Chief, Adult Psychopathology and Psychosocial Intervention Development Branch
Head, Research Domain Criteria (RDoC) Unit
NIMH
Dr. Morris is the Chief of the Adult Psychopathology and Psychosocial Intervention Development Research Branch of the NIMH Division of Translational Research. Dr. Morris received her Ph.D. in Clinical Psychology from the University of California, Los Angeles in 2001. Following a post-doctoral fellowship at the Baltimore VA Medical Center, Dr. Morris joined the faculty at the University of Maryland School of Medicine. Her research focused on learning, reward processing, and self-monitoring in schizophrenia using event-related brain potentials and on remediation of cognitive deficits in schizophrenia.
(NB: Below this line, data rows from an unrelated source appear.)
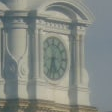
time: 5:33
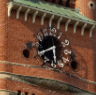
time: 5:40
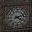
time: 4:12
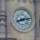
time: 8:12
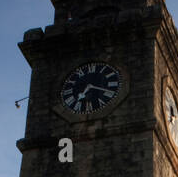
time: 7:18
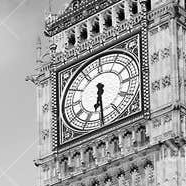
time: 6:29
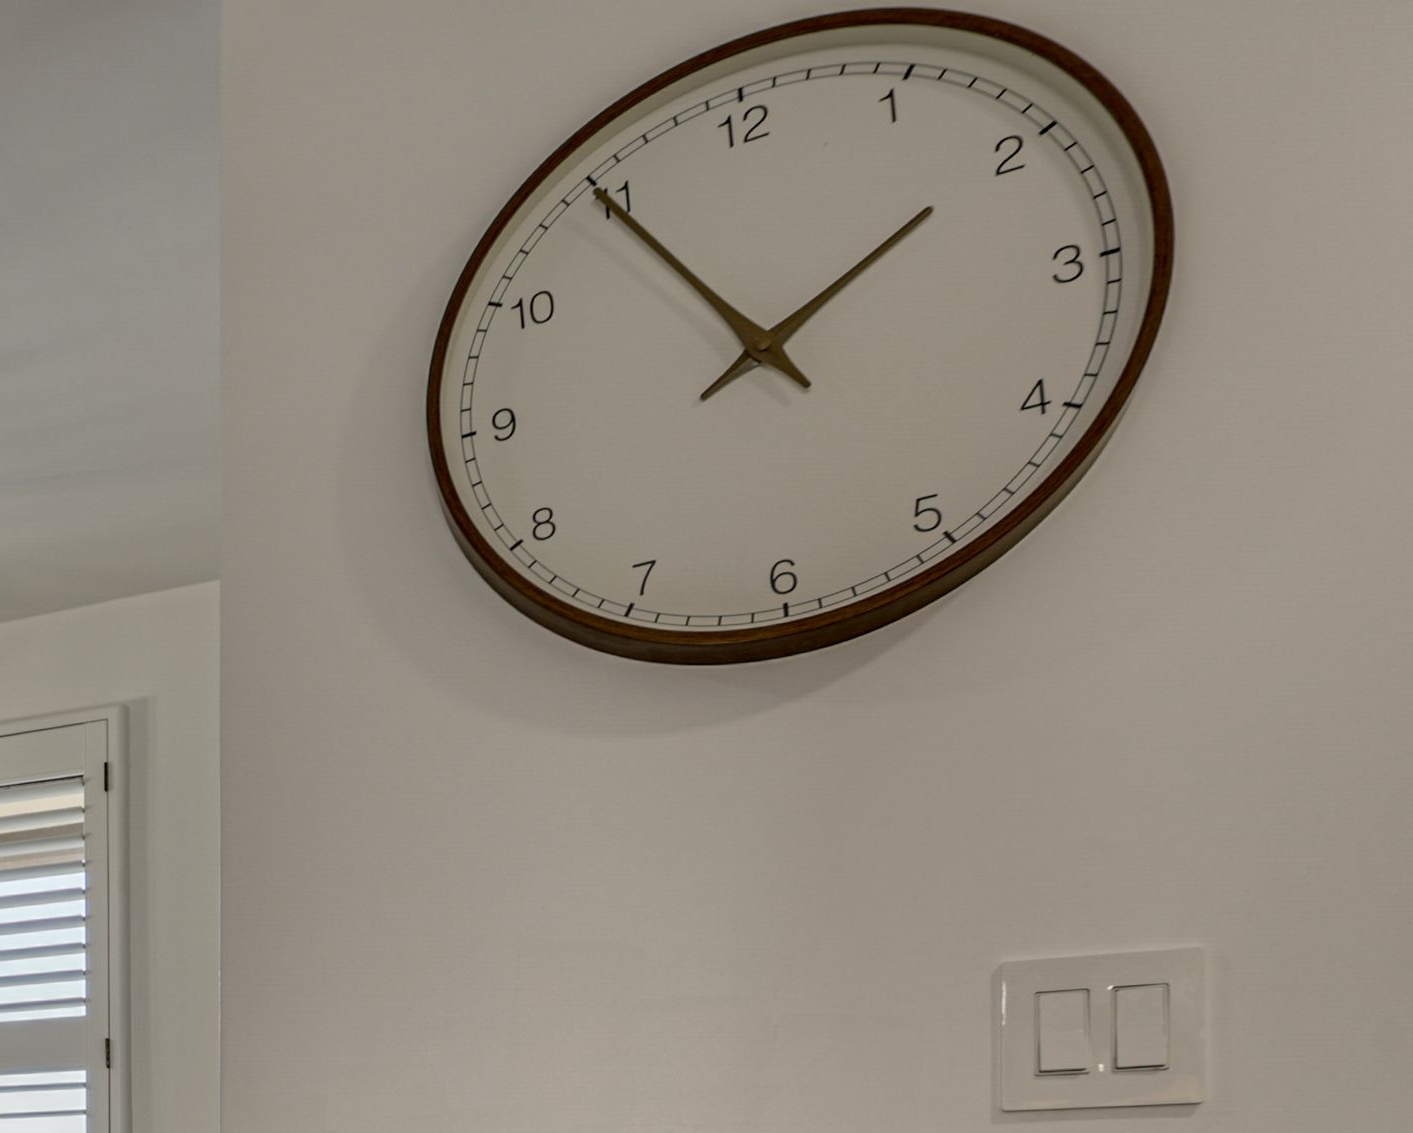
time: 1:54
She joined NIMH in 2010 as program officer for the schizophrenia-spectrum disorders program and now leads a branch which manages a portfolio of research grants focused on adult mental disorders. Dr. Morris also leads the RDoC effort to promote research that explores novel methods to classify mental disorders.
About the presider
Susan Koester, Ph.D.
Acting Deputy Director
NIMH
Dr. Susan Koester is currently serving as the Acting NIMH Deputy Director of NIMH. In this role, Dr. Koester plays a part in defining the institute's research priorities, policies, and strategic initiatives and overseeing various aspects of NIMH's operations.
Since 2007, Dr. Koester served as the Deputy Director of the Division of Neuroscience and Basic Behavioral Science (DNBBS). The division supports research ranging from human genetics through molecular, cellular, integrative, and systems neurobiology relevant to mental disorders. In addition, Dr. Koester has co-lead the NIH Common Fund Genotype-Tissue Expression (GTex) Program and served as the NIMH liaison for the NIH Common Fund High-Risk, High-Reward Research (HRHR) programs.
Before joining DNBBS, Dr. Koester served as the Associate Director for Science in the NIMH Division of Intramural Research Programs (IRP) and as a science writer in what was previously known as the NIMH Office of Science Policy.
Dr. Koester received her Ph.D. in Neural Sciences from Washington University in St. Louis, completed a postdoctoral fellowship at the Salk Institute, and served as Senior Editor at Neuron.